Stephen is currently working as a senior matron - liver, endoscopy and GI services at The Royal Free NHS Foundation NHS Trust, this role has presented him with the opportunity to lead and improve endoscopy services to enhance the patient experience. Stephen has a keen interest in developing the endoscopy team, providing opportunities to assist them in achieving their full potential within the organization.

Prior to this appointment he was lead specialist practitioner at St. Mark’s Hospital and non-medical prescribing lead for the London North West Healthcare NHS Trust. These roles afforded Stephen the opportunity to undertake ward based care for tertiary patients who had undertaken complex colorectal surgical procedures, liaising extensively with the multi-disciplinary team.

Stephen has also contributed to a stoma care nursing book and other related topics, he has also written several articles on the Enhance Recovery Programme (ERP). As a member of the team which implemented ERP into St. Mark’s Hospital, Stephen has a wealth of knowledge relating to this topic.



Statement of the Problem: In 2009, the National Patient Safety Agency (NPSA) introduced the term “Never Events” into National Health Service practice (Moppett and Moppett, 2016). Never events are defined as a significant, fundamentally preventable patient safety incidents that could have been avoided if the healthcare provider had implemented suitable preventative measures (NPSA, 2009). Within the authors clinical area a never event occurred, following the insertion of the incorrect biliary stent.

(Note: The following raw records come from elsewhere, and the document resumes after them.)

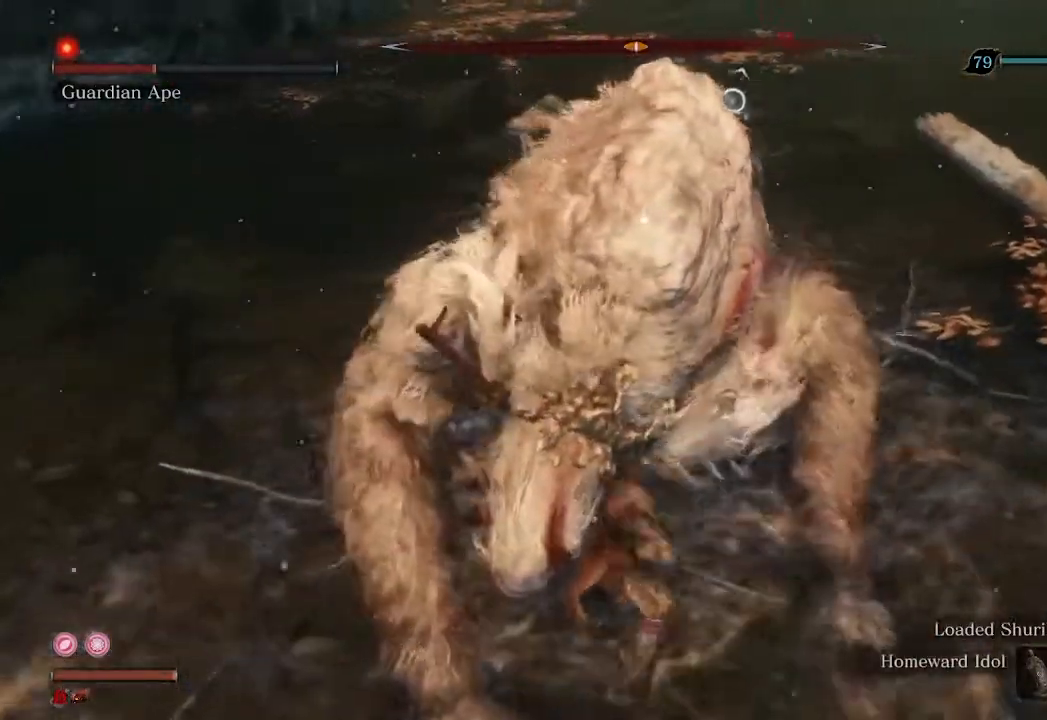
{"buttons": ["R2"], "left_stick": "up", "right_stick": "center", "events": [[133, "R1", "up"], [233, "R2", "down"]]}
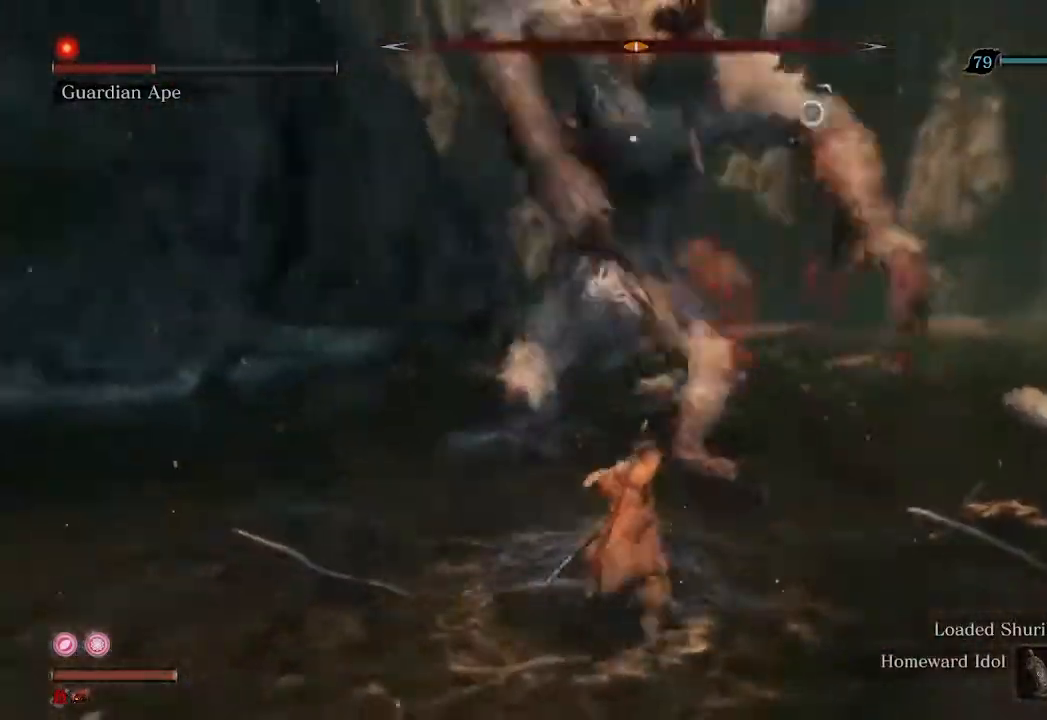
{"buttons": ["R2"], "left_stick": "up", "right_stick": "center", "events": []}
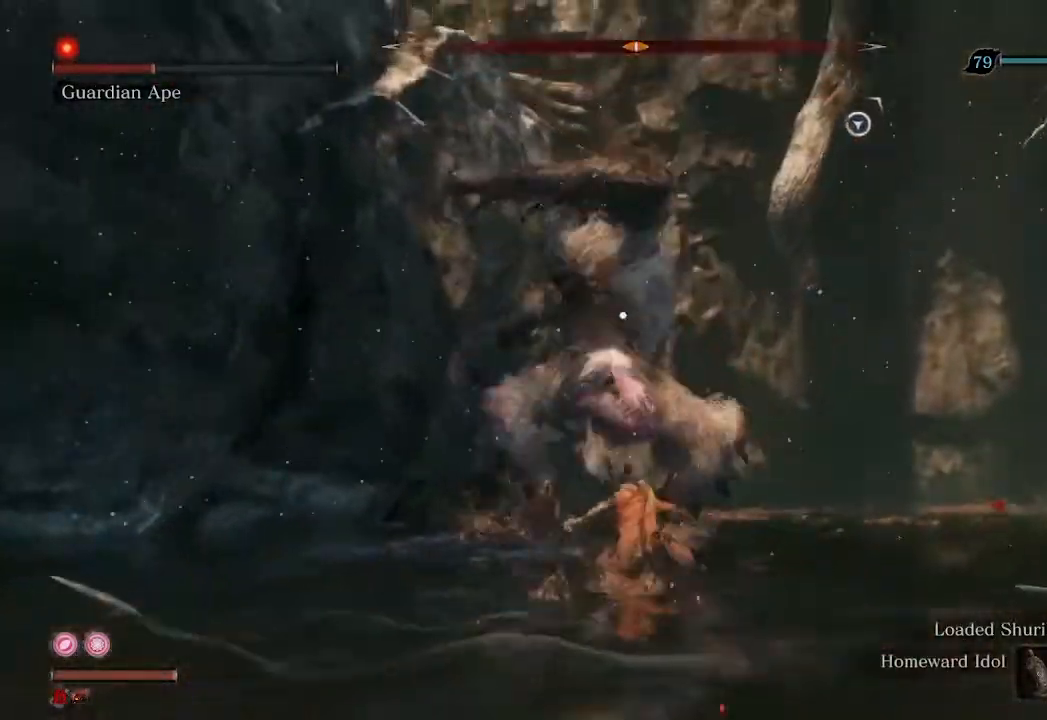
{"buttons": ["R1", "R2"], "left_stick": "up", "right_stick": "center", "events": [[267, "R1", "down"]]}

This never event led to an evaluation of the existing nursing endoscopy documentation, which was noted to be unsatisfactory.

Methodology & Theoretical Orientation: Current literature regarding the incorporation of patient safety into endoscopy documentation was evaluated. Stakeholders with an interest in developing a new nursing care plan were approached and a new document was developed and completed within ten weeks. This new care plan contains Local Safety Standards for Invasive Procedures (LocSSIP’s) (NHS England, 2015; Tingle, 2016). An important element of the LocSSIP’s are the individual safety pauses which occur pre-procedure, during the procedure if any variances occur and finally, post-procedure, these replaced the currently used WHO checklist.  Prior to implementation of the nursing care plan into clinical practice the document underwent several PDSA cycles whilst being trialed by a group of endoscopy nurses caring for a small cohort of patients. Further training has been provided on the LocSSIP component of the document to enhance staffs understanding of this important patient safety improvement.

Conclusion & Significance: By implementing the new endoscopy nursing care plan with integrated LocSSIP and safety pauses an improvement in patient safety has been observed. Endoscopy staff have embraced the new documentation and no further never events have occurred since this document has been introduced.